Sie sagen grossspurig: Man will ein neues Führungsmodell schaffen. Es gibt in der Bundesverwaltung im Bereich der Führung viel zu tun. Das Einmaleins der Führungslehre würde schon genügen, um eine Verbesserung zu erzielen. Die Schaffung eines neuen Führungsmodells bedeutet nichts anderes, als dass die Aufsicht über die Führung und die Kosten des Bundeshaushaltes zurückgefahren wird.

Machen Sie jetzt ernst mit dem Abbau der Bürokratie! Es ist viel davon die Rede gewesen, man müsse weniger Bürokratie haben. Setzen Sie das Ziel, die administrativen Kosten, die den Unternehmen auferlegt werden, um 20 Prozent zu senken.

All das betrifft die Anträge, die hier gestellt worden sind.

Dann wird grossspurig gesagt, man wolle die Weiterentwicklung eines vertrauensbildenden, steuerlich konformen Finanzplatzes Schweiz.
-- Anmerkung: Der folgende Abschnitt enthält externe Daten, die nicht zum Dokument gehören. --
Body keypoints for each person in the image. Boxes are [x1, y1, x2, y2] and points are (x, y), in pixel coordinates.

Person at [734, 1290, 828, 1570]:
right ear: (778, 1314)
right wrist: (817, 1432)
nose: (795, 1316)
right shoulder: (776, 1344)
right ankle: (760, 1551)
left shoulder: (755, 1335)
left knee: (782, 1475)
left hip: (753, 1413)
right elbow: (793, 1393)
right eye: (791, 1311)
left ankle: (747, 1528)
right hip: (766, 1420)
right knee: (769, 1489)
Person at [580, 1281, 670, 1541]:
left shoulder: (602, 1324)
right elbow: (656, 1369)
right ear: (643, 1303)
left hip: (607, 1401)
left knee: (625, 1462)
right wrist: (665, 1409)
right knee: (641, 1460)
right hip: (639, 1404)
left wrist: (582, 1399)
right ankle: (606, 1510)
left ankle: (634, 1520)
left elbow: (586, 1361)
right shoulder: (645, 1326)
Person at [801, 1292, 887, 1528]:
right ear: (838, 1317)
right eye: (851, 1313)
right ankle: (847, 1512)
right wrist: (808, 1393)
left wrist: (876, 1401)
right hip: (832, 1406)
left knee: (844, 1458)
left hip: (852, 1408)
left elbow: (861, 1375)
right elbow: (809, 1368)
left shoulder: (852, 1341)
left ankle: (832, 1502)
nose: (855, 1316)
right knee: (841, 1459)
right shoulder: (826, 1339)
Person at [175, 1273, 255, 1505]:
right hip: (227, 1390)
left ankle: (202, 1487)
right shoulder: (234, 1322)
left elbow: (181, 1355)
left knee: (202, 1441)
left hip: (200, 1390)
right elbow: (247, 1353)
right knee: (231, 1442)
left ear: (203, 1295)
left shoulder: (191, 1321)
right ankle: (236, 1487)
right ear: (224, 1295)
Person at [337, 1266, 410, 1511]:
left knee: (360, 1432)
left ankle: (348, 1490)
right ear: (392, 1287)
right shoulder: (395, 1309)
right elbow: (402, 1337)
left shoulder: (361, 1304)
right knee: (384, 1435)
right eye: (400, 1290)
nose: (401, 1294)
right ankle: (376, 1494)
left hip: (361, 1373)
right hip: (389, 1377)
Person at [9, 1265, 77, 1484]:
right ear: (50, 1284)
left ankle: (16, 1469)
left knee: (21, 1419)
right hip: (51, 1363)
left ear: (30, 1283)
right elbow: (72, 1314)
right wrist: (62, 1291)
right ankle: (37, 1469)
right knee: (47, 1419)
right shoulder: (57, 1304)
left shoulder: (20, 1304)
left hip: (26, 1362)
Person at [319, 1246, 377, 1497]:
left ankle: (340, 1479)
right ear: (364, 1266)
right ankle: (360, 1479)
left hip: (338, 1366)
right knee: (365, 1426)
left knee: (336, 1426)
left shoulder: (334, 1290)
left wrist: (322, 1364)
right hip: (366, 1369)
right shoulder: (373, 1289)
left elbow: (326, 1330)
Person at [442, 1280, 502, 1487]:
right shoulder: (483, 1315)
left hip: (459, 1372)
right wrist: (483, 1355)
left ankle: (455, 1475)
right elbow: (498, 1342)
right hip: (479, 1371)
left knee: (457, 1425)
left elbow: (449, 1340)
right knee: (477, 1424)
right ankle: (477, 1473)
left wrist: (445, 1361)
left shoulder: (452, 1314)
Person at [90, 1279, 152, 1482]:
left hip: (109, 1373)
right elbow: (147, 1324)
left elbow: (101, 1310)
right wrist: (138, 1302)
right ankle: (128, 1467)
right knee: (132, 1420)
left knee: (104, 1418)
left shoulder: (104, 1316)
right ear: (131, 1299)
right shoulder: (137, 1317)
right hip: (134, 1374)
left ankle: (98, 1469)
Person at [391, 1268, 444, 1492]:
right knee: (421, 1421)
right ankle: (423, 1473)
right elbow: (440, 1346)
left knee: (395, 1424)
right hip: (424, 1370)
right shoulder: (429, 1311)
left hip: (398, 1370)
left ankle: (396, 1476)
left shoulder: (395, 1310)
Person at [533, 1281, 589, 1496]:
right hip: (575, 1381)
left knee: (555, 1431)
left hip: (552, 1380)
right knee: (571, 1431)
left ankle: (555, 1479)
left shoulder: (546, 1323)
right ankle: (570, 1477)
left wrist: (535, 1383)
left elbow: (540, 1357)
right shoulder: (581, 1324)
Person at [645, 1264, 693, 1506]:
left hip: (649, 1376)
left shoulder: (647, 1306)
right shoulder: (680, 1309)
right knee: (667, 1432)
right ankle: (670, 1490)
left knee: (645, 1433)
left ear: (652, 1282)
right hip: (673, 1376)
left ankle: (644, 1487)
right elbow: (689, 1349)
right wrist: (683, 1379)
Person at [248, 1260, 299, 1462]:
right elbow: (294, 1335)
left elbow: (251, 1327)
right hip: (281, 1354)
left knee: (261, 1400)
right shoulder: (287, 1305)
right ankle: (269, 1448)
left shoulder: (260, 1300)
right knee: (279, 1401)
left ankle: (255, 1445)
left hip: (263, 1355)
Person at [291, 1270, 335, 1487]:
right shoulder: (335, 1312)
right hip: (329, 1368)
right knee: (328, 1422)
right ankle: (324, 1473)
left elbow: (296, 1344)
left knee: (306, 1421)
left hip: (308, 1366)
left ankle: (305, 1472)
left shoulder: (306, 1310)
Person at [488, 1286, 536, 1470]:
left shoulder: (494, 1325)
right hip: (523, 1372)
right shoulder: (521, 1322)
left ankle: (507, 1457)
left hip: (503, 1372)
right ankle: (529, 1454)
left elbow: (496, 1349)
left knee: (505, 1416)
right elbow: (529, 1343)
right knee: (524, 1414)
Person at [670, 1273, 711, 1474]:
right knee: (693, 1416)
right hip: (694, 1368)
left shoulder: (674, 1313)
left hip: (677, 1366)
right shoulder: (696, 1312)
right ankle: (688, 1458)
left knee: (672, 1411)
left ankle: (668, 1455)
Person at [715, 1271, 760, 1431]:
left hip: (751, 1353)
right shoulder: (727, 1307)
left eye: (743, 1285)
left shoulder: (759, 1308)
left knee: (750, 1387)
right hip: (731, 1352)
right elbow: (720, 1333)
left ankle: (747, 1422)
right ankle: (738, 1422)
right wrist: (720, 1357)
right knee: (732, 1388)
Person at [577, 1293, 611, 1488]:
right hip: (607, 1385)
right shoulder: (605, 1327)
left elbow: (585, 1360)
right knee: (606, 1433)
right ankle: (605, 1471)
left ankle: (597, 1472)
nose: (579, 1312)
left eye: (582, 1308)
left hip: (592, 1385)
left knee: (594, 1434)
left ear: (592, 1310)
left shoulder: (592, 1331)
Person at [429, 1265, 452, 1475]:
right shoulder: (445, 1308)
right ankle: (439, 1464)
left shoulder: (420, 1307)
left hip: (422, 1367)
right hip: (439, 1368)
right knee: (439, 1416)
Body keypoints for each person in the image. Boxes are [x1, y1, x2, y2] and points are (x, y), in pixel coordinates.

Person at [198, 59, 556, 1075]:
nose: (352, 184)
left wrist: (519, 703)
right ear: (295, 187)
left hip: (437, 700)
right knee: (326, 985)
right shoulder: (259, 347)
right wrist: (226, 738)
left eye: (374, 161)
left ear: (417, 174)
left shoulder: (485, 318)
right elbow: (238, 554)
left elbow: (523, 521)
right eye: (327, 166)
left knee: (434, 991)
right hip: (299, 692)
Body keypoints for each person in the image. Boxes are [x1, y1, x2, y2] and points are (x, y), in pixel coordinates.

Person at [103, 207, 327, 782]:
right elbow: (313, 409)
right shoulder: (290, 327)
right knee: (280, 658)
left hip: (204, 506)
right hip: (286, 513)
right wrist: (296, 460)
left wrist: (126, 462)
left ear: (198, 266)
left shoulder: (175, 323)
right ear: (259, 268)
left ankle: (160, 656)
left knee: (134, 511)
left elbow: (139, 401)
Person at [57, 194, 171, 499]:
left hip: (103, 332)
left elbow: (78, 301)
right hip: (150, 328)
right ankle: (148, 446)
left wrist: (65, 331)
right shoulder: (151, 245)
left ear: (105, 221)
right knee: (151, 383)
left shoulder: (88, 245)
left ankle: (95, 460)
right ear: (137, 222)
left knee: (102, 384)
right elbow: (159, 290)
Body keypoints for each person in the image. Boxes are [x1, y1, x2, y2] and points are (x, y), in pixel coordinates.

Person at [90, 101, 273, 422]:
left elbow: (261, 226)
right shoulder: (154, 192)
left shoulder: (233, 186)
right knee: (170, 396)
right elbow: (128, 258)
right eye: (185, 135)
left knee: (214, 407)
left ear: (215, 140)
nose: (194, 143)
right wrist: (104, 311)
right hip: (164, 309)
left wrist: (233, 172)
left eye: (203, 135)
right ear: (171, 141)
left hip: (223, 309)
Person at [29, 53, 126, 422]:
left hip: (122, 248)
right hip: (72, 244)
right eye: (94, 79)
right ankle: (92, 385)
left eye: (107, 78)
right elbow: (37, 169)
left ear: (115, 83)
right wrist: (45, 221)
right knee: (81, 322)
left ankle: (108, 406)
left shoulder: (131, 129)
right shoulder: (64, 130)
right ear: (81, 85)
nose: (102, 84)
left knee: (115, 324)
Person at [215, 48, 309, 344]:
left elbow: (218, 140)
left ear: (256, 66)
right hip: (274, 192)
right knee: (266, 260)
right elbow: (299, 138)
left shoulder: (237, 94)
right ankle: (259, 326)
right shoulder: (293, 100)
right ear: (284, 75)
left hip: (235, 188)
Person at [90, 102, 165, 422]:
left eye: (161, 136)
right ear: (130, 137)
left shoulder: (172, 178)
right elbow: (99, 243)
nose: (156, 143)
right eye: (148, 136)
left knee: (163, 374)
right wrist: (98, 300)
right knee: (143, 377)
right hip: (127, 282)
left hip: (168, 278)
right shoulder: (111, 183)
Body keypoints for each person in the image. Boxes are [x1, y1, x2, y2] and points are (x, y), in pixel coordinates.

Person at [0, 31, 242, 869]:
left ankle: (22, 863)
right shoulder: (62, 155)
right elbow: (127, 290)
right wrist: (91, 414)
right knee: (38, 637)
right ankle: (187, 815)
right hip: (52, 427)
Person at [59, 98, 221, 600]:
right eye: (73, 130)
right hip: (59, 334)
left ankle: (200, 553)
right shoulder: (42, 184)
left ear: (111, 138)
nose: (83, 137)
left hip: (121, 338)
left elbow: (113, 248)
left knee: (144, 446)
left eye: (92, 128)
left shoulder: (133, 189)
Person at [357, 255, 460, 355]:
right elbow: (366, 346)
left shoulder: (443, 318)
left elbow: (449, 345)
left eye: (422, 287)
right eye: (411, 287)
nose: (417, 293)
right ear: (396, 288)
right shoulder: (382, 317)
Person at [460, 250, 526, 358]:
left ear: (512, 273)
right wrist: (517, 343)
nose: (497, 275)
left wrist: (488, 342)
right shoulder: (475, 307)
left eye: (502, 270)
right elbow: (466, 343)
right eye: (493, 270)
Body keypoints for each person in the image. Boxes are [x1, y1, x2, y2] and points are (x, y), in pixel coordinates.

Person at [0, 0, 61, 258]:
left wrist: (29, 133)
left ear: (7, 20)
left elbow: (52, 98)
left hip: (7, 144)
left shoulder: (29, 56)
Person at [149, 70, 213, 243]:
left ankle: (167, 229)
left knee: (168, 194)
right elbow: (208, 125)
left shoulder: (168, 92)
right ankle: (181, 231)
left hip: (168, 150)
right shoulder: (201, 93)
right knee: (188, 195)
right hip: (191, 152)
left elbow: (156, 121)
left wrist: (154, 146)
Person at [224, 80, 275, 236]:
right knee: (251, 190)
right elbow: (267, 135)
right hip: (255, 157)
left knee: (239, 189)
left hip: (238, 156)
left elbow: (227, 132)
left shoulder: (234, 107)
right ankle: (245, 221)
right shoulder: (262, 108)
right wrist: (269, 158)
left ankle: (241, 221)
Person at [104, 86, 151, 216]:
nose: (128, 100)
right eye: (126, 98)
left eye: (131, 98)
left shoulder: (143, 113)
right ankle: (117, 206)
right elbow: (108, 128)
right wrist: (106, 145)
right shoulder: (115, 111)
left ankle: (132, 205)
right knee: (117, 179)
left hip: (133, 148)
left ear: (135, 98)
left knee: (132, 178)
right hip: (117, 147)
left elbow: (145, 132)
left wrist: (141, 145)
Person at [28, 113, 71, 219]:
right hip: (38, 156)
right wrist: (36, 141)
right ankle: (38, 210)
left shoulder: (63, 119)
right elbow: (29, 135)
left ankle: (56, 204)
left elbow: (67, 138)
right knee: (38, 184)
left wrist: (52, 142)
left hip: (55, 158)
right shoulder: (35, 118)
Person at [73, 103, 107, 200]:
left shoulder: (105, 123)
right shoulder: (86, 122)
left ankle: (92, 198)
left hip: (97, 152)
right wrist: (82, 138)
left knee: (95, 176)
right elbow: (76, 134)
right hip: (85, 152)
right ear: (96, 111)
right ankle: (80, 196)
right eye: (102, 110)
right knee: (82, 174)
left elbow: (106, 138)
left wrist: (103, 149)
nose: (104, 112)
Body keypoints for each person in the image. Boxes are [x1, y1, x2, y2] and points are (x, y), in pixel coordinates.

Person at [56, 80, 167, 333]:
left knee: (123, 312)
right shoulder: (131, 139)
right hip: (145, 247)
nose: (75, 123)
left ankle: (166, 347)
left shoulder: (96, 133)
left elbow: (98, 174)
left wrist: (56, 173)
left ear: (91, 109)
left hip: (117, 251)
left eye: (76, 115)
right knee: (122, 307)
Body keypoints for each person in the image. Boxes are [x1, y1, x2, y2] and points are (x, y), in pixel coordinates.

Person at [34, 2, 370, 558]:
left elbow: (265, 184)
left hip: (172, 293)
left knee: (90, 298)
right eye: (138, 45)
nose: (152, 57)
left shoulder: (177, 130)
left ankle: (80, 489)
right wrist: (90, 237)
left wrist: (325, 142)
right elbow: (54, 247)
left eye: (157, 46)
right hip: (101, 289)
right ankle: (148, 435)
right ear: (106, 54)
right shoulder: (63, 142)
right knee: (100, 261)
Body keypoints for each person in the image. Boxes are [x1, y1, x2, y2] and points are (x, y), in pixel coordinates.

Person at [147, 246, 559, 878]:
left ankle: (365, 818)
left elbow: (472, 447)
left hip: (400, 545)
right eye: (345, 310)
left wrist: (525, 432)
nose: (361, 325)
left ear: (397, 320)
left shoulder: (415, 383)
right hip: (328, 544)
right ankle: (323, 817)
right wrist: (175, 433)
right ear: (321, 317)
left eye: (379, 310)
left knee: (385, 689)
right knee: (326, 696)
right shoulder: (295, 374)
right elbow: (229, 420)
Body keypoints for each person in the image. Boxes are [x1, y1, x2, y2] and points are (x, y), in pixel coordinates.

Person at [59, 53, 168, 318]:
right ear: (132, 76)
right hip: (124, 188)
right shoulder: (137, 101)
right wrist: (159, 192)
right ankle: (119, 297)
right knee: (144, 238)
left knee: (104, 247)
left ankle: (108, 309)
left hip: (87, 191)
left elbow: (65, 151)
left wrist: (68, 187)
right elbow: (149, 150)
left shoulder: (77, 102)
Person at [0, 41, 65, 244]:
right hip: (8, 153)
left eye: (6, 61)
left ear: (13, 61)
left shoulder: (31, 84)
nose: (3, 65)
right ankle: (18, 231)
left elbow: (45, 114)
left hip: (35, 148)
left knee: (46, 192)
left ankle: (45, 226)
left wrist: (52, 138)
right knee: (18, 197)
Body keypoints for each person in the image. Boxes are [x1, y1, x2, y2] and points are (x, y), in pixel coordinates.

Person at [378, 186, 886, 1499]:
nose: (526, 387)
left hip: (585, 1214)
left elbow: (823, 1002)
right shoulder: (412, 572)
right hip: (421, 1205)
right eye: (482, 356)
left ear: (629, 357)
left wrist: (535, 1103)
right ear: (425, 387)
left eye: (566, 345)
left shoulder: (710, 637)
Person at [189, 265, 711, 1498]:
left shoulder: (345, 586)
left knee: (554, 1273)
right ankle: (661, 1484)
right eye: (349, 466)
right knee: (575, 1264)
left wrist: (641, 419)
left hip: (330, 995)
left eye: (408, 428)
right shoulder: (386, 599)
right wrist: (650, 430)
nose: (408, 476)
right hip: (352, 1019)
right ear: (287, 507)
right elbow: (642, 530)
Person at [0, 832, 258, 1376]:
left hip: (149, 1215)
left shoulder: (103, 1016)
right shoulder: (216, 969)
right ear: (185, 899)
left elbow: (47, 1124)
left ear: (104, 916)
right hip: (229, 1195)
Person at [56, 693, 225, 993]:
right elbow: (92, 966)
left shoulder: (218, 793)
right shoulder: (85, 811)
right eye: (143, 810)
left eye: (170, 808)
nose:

Wir wollen aber keinen steuerlich konformen Standort. "Konform" heisst "gleich wie die anderen". Unser Land muss dafür sorgen, dass es bessere Bedingungen hat, nicht die gleichen. Wir sind ein kleines Land, wir haben keine Meeranschlüsse, wir haben keine Bodenschätze. Und nun sagen Sie auch noch, die Steuersätze sollten gleich sein, wir müssten mit den anderen Staaten konform sein. Wir wollen im Steuerbereich aber nicht gleich lange Spiesse, sondern längere. Längere Spiesse können wir haben, wenn unser Staat schlank ist, weniger ausgibt, den Bundeshaushalt besser im Griff hat und eine günstige Steuersituation schafft.

Stimmen Sie unseren Minderheitsanträgen im Konkreten zu. Sie müssen keine grossen Sätze über Rahmenbedingungen im Allgemeinen formulieren, wie es hier vorgekommen ist.